Il y a des êtres devant qui le cœur s’émeut d’amour ou de pitié : un vieillard qui souffre, un enfant qui sourit, une femme qui pleure. Ce sont les faibles, ceux qui ne peuvent pas faire mal et qui ne savent qu’aimer. Il y a des choses devant lesquelles l’homme se découvre, respectueux : les cathédrales, auguste prière des siècles, les bibliothèques silencieuses qui devraient être immortelles. Il y a des choses qui sont la vie d’un peuple et sur lesquelles l’histoire s’accumule chaque jour jusqu’à former une civilisation. Il y a des êtres et des choses auxquels on ne touche pas sans les profaner. Sur tout cela une main criminelle s’est pourtant crispée. Nous avons tout à coup eu l’horrible vision de la barbarie. Certes, vous avez souffert plus qu’aucun autre peuple ! Nous ne pouvons pas vous rendre vos mères, vos épouses et vos enfants ; mais nous ferons tout pour que ces cruautés soient vengées et que votre peine immense soit un peu apaisée par nous.

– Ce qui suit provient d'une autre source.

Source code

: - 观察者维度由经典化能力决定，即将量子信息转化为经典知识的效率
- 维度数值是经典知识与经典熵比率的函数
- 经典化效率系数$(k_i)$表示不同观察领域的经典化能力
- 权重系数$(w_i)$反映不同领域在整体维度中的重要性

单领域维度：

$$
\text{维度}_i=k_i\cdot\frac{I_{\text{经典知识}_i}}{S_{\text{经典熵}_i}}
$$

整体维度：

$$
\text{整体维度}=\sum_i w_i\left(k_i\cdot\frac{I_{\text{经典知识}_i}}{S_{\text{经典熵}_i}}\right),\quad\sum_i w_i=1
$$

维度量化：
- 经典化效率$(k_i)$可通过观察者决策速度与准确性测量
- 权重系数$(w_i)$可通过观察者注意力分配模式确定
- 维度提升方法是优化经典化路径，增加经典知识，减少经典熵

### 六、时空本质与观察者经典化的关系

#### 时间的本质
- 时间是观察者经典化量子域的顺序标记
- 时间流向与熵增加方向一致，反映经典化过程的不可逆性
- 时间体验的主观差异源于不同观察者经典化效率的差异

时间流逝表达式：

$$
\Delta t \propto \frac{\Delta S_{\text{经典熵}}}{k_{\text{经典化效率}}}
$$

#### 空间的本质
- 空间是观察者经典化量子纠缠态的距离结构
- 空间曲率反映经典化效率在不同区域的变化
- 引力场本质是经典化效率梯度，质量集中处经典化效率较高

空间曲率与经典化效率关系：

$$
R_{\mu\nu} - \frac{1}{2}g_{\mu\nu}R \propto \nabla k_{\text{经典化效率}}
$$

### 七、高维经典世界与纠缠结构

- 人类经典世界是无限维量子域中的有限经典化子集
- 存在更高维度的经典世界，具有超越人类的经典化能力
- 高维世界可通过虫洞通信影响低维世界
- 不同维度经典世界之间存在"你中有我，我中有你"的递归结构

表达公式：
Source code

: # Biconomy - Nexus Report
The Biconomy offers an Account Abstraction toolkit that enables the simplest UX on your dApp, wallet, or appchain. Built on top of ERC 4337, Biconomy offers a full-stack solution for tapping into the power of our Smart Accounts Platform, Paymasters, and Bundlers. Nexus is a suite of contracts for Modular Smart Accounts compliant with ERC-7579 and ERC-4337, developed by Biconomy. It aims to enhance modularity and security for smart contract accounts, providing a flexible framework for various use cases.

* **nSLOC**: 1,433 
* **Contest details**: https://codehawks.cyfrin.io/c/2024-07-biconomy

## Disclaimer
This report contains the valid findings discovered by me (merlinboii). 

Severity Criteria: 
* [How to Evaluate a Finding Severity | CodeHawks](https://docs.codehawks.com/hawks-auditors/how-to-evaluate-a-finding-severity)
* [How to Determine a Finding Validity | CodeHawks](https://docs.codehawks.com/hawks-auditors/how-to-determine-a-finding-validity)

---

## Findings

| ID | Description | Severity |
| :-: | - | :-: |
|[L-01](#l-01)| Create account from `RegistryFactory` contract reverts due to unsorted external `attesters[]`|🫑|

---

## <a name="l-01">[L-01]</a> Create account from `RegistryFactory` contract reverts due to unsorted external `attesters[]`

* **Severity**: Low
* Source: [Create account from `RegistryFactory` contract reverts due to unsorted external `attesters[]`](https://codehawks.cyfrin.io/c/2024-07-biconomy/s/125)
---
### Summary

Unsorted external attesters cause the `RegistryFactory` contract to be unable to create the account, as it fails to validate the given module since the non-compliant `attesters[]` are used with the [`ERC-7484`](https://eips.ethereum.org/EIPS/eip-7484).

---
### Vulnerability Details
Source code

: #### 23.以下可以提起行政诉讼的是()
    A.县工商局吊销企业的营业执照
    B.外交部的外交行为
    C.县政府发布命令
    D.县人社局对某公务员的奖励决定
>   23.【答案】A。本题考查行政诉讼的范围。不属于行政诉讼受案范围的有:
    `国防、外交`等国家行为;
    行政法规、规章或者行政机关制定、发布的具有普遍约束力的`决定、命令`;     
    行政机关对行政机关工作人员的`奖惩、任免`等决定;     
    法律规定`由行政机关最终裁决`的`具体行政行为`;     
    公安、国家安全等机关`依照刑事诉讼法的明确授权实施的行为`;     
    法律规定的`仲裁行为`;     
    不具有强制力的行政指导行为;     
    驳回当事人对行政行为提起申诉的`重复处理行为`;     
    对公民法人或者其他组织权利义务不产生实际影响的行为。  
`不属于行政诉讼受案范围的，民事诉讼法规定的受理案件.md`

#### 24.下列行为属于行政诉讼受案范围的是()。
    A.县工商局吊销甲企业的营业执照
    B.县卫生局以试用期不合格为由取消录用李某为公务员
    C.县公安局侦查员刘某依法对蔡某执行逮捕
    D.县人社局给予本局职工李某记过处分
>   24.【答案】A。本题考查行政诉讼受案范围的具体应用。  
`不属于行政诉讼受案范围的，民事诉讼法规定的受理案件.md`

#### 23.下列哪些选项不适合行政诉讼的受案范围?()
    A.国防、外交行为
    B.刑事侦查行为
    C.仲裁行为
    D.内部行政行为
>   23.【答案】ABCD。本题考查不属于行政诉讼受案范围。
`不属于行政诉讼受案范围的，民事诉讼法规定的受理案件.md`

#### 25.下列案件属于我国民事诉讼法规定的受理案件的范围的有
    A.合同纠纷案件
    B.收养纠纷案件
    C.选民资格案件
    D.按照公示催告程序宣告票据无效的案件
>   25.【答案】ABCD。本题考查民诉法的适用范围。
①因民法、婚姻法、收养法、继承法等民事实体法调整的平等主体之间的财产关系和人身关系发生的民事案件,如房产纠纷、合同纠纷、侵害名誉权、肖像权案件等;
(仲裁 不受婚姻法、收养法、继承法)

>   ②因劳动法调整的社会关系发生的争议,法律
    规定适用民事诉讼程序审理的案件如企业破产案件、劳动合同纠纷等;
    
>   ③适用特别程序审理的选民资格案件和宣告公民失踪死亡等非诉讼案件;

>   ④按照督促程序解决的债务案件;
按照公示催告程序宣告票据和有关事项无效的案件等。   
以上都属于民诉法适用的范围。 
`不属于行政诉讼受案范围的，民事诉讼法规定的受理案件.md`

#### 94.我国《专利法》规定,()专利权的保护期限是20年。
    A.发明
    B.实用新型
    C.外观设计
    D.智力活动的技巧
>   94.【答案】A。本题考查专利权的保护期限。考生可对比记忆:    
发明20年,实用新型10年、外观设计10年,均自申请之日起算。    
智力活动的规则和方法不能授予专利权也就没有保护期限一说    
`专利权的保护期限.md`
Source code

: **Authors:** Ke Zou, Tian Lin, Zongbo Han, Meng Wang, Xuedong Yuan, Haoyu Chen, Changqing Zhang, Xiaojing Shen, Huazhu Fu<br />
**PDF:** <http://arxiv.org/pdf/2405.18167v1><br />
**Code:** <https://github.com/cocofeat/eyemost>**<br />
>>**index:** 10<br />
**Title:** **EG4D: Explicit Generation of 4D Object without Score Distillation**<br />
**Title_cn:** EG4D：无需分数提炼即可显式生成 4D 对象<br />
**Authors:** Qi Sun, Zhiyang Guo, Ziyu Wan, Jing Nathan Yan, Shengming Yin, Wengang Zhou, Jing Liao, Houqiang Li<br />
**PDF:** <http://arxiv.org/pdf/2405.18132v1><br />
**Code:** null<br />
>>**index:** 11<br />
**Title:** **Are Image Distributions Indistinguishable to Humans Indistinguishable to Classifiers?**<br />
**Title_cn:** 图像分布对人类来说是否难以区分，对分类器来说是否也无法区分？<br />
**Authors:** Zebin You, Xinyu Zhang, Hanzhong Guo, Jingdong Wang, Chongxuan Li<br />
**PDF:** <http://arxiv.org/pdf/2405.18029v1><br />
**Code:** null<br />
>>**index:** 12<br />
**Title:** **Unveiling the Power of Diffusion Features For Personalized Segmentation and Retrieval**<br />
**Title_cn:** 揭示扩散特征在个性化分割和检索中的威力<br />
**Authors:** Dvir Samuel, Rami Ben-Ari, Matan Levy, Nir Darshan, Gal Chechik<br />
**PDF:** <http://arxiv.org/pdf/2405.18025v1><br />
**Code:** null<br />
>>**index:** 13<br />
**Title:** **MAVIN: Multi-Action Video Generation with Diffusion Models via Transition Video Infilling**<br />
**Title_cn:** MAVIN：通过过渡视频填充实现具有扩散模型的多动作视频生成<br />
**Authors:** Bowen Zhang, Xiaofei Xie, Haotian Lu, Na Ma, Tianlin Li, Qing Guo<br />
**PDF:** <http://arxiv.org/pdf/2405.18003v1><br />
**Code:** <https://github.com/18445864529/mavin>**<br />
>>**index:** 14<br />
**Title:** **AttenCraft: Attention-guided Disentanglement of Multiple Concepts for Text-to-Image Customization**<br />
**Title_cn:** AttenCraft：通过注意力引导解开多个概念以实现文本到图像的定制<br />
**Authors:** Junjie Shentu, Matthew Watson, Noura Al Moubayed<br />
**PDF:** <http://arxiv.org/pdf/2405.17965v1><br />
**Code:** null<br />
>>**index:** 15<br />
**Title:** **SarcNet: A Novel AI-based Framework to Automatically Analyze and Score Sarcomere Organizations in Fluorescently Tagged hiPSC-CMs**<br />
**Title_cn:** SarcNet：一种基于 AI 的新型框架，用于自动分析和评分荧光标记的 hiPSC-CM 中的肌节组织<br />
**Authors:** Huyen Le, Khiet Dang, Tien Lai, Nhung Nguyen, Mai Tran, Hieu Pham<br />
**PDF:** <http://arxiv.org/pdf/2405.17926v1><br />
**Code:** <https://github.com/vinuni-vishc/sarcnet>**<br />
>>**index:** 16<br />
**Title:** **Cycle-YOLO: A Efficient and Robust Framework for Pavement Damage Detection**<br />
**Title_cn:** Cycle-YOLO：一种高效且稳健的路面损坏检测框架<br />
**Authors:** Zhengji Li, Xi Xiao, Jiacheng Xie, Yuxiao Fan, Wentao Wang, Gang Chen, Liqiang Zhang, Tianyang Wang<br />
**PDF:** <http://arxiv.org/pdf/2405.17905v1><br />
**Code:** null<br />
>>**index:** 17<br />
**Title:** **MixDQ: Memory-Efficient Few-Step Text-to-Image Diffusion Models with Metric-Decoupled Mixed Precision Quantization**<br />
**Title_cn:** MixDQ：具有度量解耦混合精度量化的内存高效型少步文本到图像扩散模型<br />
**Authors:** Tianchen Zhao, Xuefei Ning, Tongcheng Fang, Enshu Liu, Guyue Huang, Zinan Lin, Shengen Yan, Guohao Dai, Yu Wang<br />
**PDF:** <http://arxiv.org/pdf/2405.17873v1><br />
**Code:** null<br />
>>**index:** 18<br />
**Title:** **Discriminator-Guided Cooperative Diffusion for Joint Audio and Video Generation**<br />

Enfin, Messieurs, voici notre dernier vœu. Il fut formulé par une femme belge, madame Vandervelde. Nous l’avons recueilli pour en faire notre plus cher espoir.

Plus tard, lorsque le sort des armes en aura décidé ; lorsque les alliés auront signé ce qu’on appellera le traité de Berlin, pour mieux le clouer dans l’histoire ; lorsque tout sera terminé et que la justice aura vaincu ; lorsque les troupes reviendront vers Paris, qui, demain comme hier, apportera à tout acte d’héroïsme la consécration de sa gloire, souhaitons voir, précédant les soldats russes, lourds de leurs victoires, précédant les chers fantassins français, alertes et gais, précédant les soldats anglais, impassibles et tenaces ; s’avancer au chant de la Brabançonne, où perce un appel de clairon, les glorieux soldats de la Belgique, restés debout dans la lumière d’une Europe nouvelle ; de la Belgique, pays du droit vengé, des libertés conquises, de la parole gardée fût-ce dans le suprême silence de la mort !

  1. Allocution prononcée lors de la réception faite par les citoyens de Montréal à MM. Carton de Wiart, Paul Hymans et Émile Vandervelde, délégués de la Belgique, le 24 septembre 1914.